Even if the main objective of the project was completed, there are further topics which are worth discussing in this section. They range from data observations to methodology critique, so they are presented in an itemized manner and briefly expounded upon. 

On the data exploration exploration done. 

- The venues retreived from FourSquare vs. suburb distance to city centre plot showed general tendency of the former to decrease as the latter increased. The tendency merely depicts, with data, the notion that commercial activity diminishes as a function of distance to the centre of a big city.  
- The cluster label vs. suburb distance to city centre did not show any correlation, which suggests distance does not play, even if indirectly, any role in the clustering of suburbs. The interpretation of this finding is outside of the scope of this work, although it may be interesting for 

On the use of the kMEANS algorithm. 

- The cluster-defining features of the Sydney and Boulder suburbs were not evident from the breakdown and analysis of the 5 most frequent venues for all the suburbs, which evidence of the power of ML and, in this particular case, kMEANS, to quickly find patterns in relatively large datasets.
- In being an unsupervised ML technique, the question remains whether the clustering really means anything in terms of the _quality_ of the suggestions made to our hypothetical subject. If this was a real case, it would prove useful to get feedback about the suggestions from the subject and improve on the methodology as needed. 
- The distortion analysis analysis for the iterative kMEANS algorithm as a function of the number of clusters does not display the expected sharp decrease and subsequent plateauing of the distortion value as cluster number increases. This may point at the available data not having distinct, category-defining features or simply having balancing issues, provided the number of attributes and samples to be categorized were in the same ballpark.

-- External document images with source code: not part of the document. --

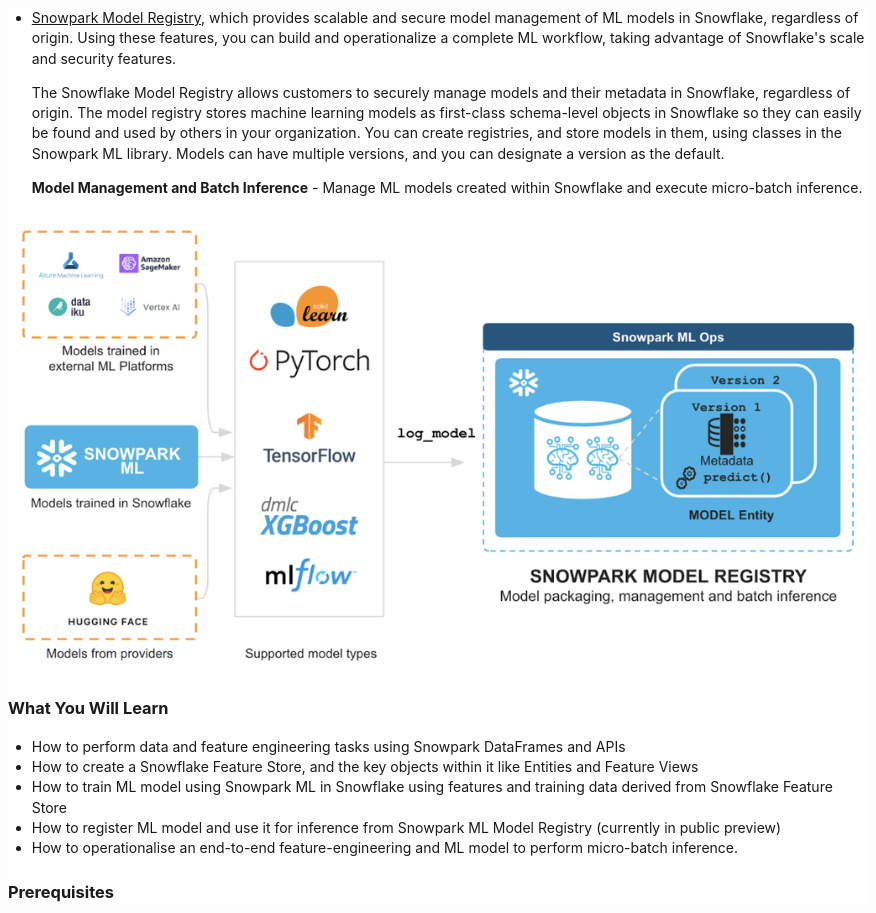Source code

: - [Snowpark Model Registry](https://docs.snowflake.com/en/developer-guide/snowpark-ml/snowpark-ml-mlops-model-registry), which provides scalable and secure model management of ML models in Snowflake, regardless of origin.
Using these features, you can build and operationalize a complete ML workflow, taking advantage of Snowflake's scale and security features.

  The Snowflake Model Registry allows customers to securely manage models and their metadata in Snowflake, regardless of origin. The model registry stores machine learning models as first-class schema-level objects in Snowflake so they can easily be found and used by others in your organization. You can create registries, and store models in them, using classes in the Snowpark ML library. Models can have multiple versions, and you can designate a version as the default.

  **Model Management and Batch Inference** - Manage ML models created  within Snowflake and execute micro-batch inference.

![Snowpark](assets/snowpark_ml_arch.png)

### What You Will Learn

- How to perform data and feature engineering tasks using Snowpark DataFrames and APIs
- How to create a Snowflake Feature Store, and the key objects within it like Entities and Feature Views
- How to train ML model using Snowpark ML in Snowflake using features and training data derived from Snowflake Feature Store
- How to register ML model and use it for inference from Snowpark ML Model Registry (currently in public preview)
- How to operationalise an end-to-end feature-engineering and ML model to perform micro-batch inference.

### Prerequisites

On the data processing methods used. 

- Some data processing steps proved very intensive, so careful consideration of the means employed to compare, treat, filter, and generally manipulate data, need to be taken. 

On finding suitable suburbs when moving. 

- Finding the right suburb to move to in a country halfway around the world will probably require considering a couple more things than just availability of public transport and characteristics of closeby venues/ammenities. However, the type of approach followed here can be extended to rental costs, service availability, schoo performance, etc., and thus account for anything and everything anybody would be interested in when looking for that next place to live. The important thing is to find relevant and reliable data that can be translated into specific requirements.

## 6. CONCLUSION

To conclude, the data analysis was performed to identify the suburbs in Sydney with train or light rail stations within 2km and venues/ammenities similar to downtown Boulder, CO. During the analysis, several suburb and venues/ammenities features were explored and visualized. Furthermore, clustering helped to find a list of suitable moving suburbs.